The next powerful tool is Process Explorer. Process Explorer finds out what files, registry keys, and other windows objects processes have open, and what DLLs and Handles they have loaded, and much more. One of its magnificent features is that it allows you to check the running processes and loaded DLLs on VirusTotal. That is very useful when you deal with common malware. Finally, PE enables you to read the processes’ strings in memory. A lot of malware is obfuscated, so if you do static analysis, you will not find exciting findings but using the strings windows on PE, you will observe the strings in memory when the malware is running, which means much more data.
Another strong tool is Autoruns. Autoruns shows all programs that are configured to startup automatically when your system boots up. It gives a full list of registry keys and file locations where applications can configure auto-start settings. Autoruns is most important in detecting userland rootkits, which might be hard without using Autoruns due to the different techniques that malware use to remain inside Windows systems.
When it comes to detecting network connections, TCPView comes in the front. It’s a prettier version of netstat with GUI. It shows the system’s network connections of all TCP and UDP packets, with their addresses mapped to the process that uses the connection.
NirSoft also provides unique and important utilities. Many of NirSoft utilities have functionalities that exist in some of the Sysinternals tools. However, there are some unique ones that Sysinternals Suite doesn’t have. The ones I selected from NirSoft are DriverView, FolderChangesView, FolderTimeUpdate, RegistryChangesView, and ServiWin.

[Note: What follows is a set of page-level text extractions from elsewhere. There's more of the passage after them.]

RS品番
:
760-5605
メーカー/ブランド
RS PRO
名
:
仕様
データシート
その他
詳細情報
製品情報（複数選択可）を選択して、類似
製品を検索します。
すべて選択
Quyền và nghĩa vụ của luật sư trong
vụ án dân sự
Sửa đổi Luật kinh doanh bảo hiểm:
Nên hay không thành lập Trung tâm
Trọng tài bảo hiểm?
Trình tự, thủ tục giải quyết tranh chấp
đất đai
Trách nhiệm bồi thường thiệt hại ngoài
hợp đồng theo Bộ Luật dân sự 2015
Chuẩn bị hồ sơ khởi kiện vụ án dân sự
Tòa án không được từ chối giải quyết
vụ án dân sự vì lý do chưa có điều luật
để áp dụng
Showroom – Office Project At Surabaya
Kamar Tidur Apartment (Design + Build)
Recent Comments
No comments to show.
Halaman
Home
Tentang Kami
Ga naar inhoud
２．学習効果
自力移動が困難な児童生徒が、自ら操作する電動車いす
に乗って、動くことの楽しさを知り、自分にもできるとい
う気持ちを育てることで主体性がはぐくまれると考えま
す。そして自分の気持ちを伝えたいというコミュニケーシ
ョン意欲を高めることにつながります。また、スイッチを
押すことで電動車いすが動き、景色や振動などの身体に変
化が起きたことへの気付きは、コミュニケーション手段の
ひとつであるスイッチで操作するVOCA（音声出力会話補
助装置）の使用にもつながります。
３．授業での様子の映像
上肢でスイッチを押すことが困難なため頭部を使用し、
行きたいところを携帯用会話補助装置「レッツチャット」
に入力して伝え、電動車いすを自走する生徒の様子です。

DriverView utility exposes the listing of all device drivers loaded. It shows the driver’s load address, description, version, and much more. It’s beneficial when detecting rootkits. FolderChangesView monitors the disk drive and lists every modification, creation, or deletion event that occurs in the selected folder. It might seem simple, which it is, but at the same time, it’s very rewarding. FolderTimeUpdate is also a basic tool. It does almost the same thing as FolderChangesView but looks for
Modified Time. It can help detect files that malware touches but doesn’t restore the
Modified Time. Lastly, RegistryChangesView looks for changed registry keys in the system. It does that by taking a snapshot before running the malware and compares it to the current registry keys. It can be helpful to detect malware actions since many malware disables and enables some native Windows features to help the malware establish persistence and perform its goal.

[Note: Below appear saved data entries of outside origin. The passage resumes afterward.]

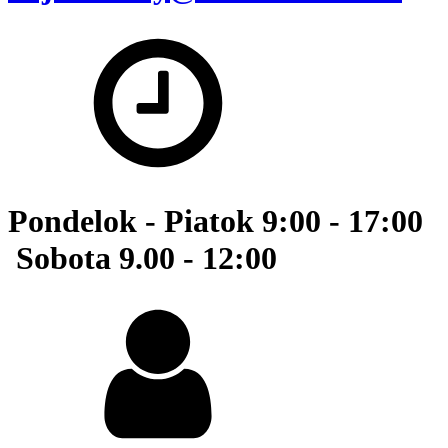
Pondelok - Piatok 9:00 - 17:00
Sobota 9.00 - 12:00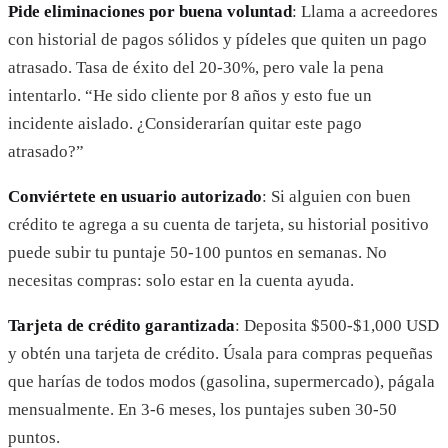
Pide eliminaciones por buena voluntad
: Llama a acreedores
con historial de pagos sólidos y pídeles que quiten un pago
atrasado. Tasa de éxito del 20-30%, pero vale la pena
intentarlo. “He sido cliente por 8 años y esto fue un
incidente aislado. ¿Considerarían quitar este pago
atrasado?”
Conviértete en usuario autorizado
: Si alguien con buen
crédito te agrega a su cuenta de tarjeta, su historial positivo
puede subir tu puntaje 50-100 puntos en semanas. No
necesitas compras: solo estar en la cuenta ayuda.
Tarjeta de crédito garantizada
: Deposita $500-$1,000 USD
y obtén una tarjeta de crédito. Úsala para compras pequeñas
que harías de todos modos (gasolina, supermercado), págala
mensualmente. En 3-6 meses, los puntajes suben 30-50
puntos.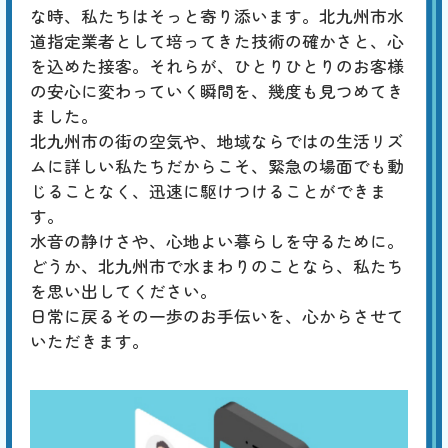
引
いない場合は、タンク内の調整が必要です。タンク内にある標準水位
な時、私たちはそっと寄り添います。北九州市水
は、水面から出たオーバーフロー管に刻印された「WL」の位置です。
道指定業者として培ってきた技術の確かさと、心
水位が低い場合は、水漏れや排水の問題が考えられます。
を込めた接客。それらが、ひとりひとりのお客様
の安心に変わっていく瞬間を、幾度も見つめてき
ました。
北九州市の街の空気や、地域ならではの生活リズ
ムに詳しい私たちだからこそ、緊急の場面でも動
じることなく、迅速に駆けつけることができま
す。
水音の静けさや、心地よい暮らしを守るために。
どうか、北九州市で水まわりのことなら、私たち
を思い出してください。
日常に戻るその一歩のお手伝いを、心からさせて
いただきます。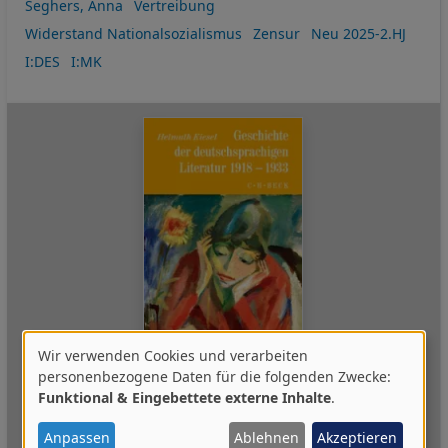
Seghers, Anna
Vertreibung
Widerstand Nationalsozialismus
Zensur
Neu 2025-2.HJ
I:DES
I:MK
Wir verwenden Cookies und verarbeiten
Verwendung
personenbezogene Daten für die folgenden Zwecke:
Funktional & Eingebettete externe Inhalte
.
1. Auflage
12.05.2017
,
Deutsch
von
personenbezogenen
Verlag C.H. Beck
Anpassen
Ablehnen
Akzeptieren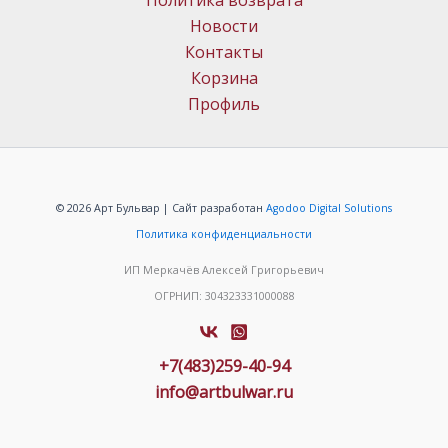
Политика возврата
Новости
Контакты
Корзина
Профиль
© 2026 Арт Бульвар | Сайт разработан
Agodoo Digital Solutions
Политика конфиденциальности
ИП Меркачёв Алексей Григорьевич
ОГРНИП: 304323331000088
+7(483)259-40-94
info@artbulwar.ru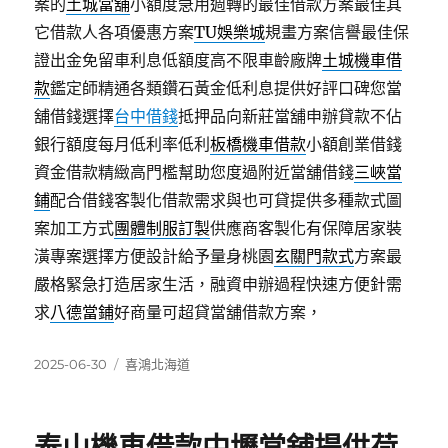
案的
土城當舖
小額度急用週轉的最佳借款方案最佳其
它借款人各項優惠方案
TU娛樂城
規畫方案信譽最佳保
證出金免留車利息低額度高不限車齡廠牌
土城機車借
款
鑑定師精通各類鑽石黃金低利息提供好評口碑您當
舖借錢選擇
台中借錢
抵押品向新莊當舖申辦貸款不佔
銀行額度每月低利率低利
板橋機車借款
小額創業借錢
資金借款精緻高門檻幫助您度過附近當舖借錢
三峽當
鋪
配合借錢客製化借款需求與也可貸提供多種款式圖
案加工方式
團體制服訂製
供應商客製化有保障居家裝
潢專案選擇方便設計給予量身桃園
玄關門款式
方案最
嚴格緊急打造居家生活，融資申辦過程快速方便針需
求
八德當鋪
好商量可超貸當舖借款方案，
發
分
2025-06-30
喜鴻北海道
佈
類
日
期: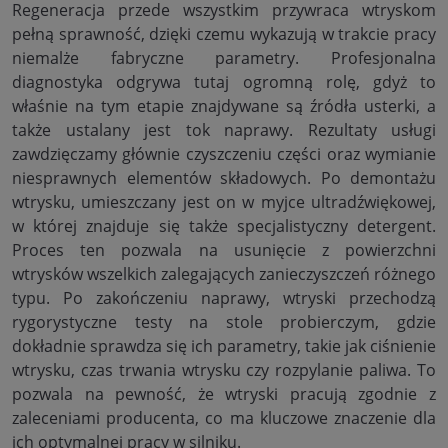
Regeneracja przede wszystkim przywraca wtryskom
pełną sprawność, dzięki czemu wykazują w trakcie pracy
niemalże fabryczne parametry. Profesjonalna
diagnostyka odgrywa tutaj ogromną rolę, gdyż to
właśnie na tym etapie znajdywane są źródła usterki, a
także ustalany jest tok naprawy. Rezultaty usługi
zawdzięczamy głównie czyszczeniu części oraz wymianie
niesprawnych elementów składowych. Po demontażu
wtrysku, umieszczany jest on w myjce ultradźwiękowej,
w której znajduje się także specjalistyczny detergent.
Proces ten pozwala na usunięcie z powierzchni
wtrysków wszelkich zalegających zanieczyszczeń różnego
typu. Po zakończeniu naprawy, wtryski przechodzą
rygorystyczne testy na stole probierczym, gdzie
dokładnie sprawdza się ich parametry, takie jak ciśnienie
wtrysku, czas trwania wtrysku czy rozpylanie paliwa. To
pozwala na pewność, że wtryski pracują zgodnie z
zaleceniami producenta, co ma kluczowe znaczenie dla
ich optymalnej pracy w silniku.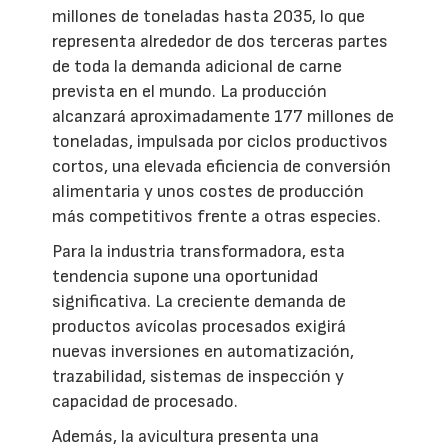
millones de toneladas hasta 2035, lo que
representa alrededor de dos terceras partes
de toda la demanda adicional de carne
prevista en el mundo. La producción
alcanzará aproximadamente 177 millones de
toneladas, impulsada por ciclos productivos
cortos, una elevada eficiencia de conversión
alimentaria y unos costes de producción
más competitivos frente a otras especies.
Para la industria transformadora, esta
tendencia supone una oportunidad
significativa. La creciente demanda de
productos avícolas procesados exigirá
nuevas inversiones en automatización,
trazabilidad, sistemas de inspección y
capacidad de procesado.
Además, la avicultura presenta una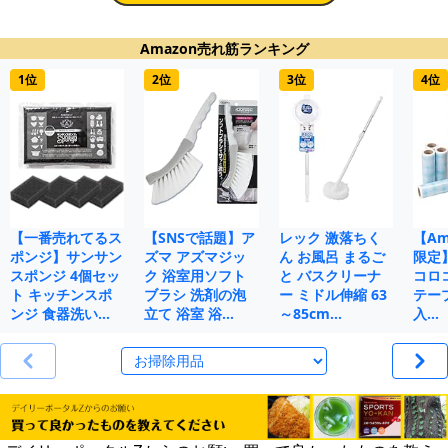
Amazon売れ筋ランキング
1位
2位
3位
4位
【一番売れてるス
【SNSで話題】ア
レック 激落ちく
【Ama
ポンジ】サンサン
ズマ アズマジッ
ん お風呂 まるご
限定
スポンジ 4個セッ
ク 浴室用ソフト
と バスクリーナ
コロ
ト キッチンスポ
ブラシ 洗剤の泡
ー ミドル伸縮 63
テープ
ンジ 食器洗い…
立て 浴室 浴…
～85cm…
入…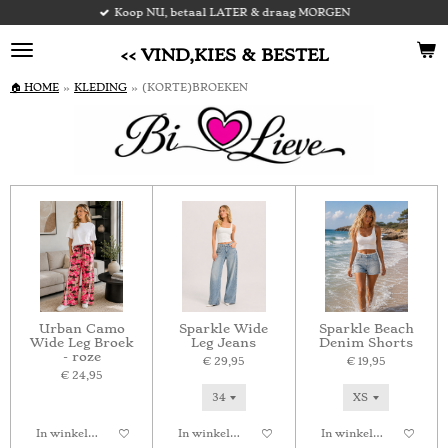
Koop NU, betaal LATER & draag MORGEN
Ga
direct
naar
<< VIND,KIES & BESTEL
de
hoofdinhoud
🏠 HOME
»
KLEDING
»
(KORTE)BROEKEN
Urban Camo
Sparkle Wide
Sparkle Beach
Wide Leg Broek
Leg Jeans
Denim Shorts
- roze
€ 29,95
€ 19,95
€ 24,95
In winkelwagen
In winkelwagen
In winkelwagen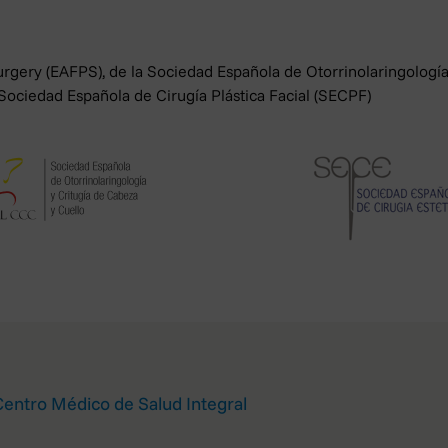
reclamar ante la Autoridad de Control y solicitar la tutela de 
ia Española de Protección de datos a través de la sede electró
crito dirigido a su dirección postal (C/Jorge Juan, 6, 28001-Mad
gery (EAFPS), de la Sociedad Española de Otorrinolaringologí
Sociedad Española de Cirugía Plástica Facial (SECPF)
Centro Médico de Salud Integral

NirSoft is full of useful tools, but for now, I just mentioned a good portion of them that we would be using in future posts in this series. Flare-VM should have installed many tools, and most of them are not going to be used in this series, but it’s good to have them in your toolbox when needed.
At this point, we were able to weaponize Windows with useful tools. Both Windows and Linux instances should be isolated without any extra VMs in the network or actual device. All Windows and Linux instances should be connected to a Security Onion server. The only exit to the internet should be through pfsense, and at the same time, pfSense must have stringent rules where no external routing is allowed. pfSense must not allow any access to other subnets. The only pass rules that can be there but disabled are a rule for Windows and another one for Linux. These two rules can be enabled when we want to connect them to the internet if we wish for the malware to communicate with external servers.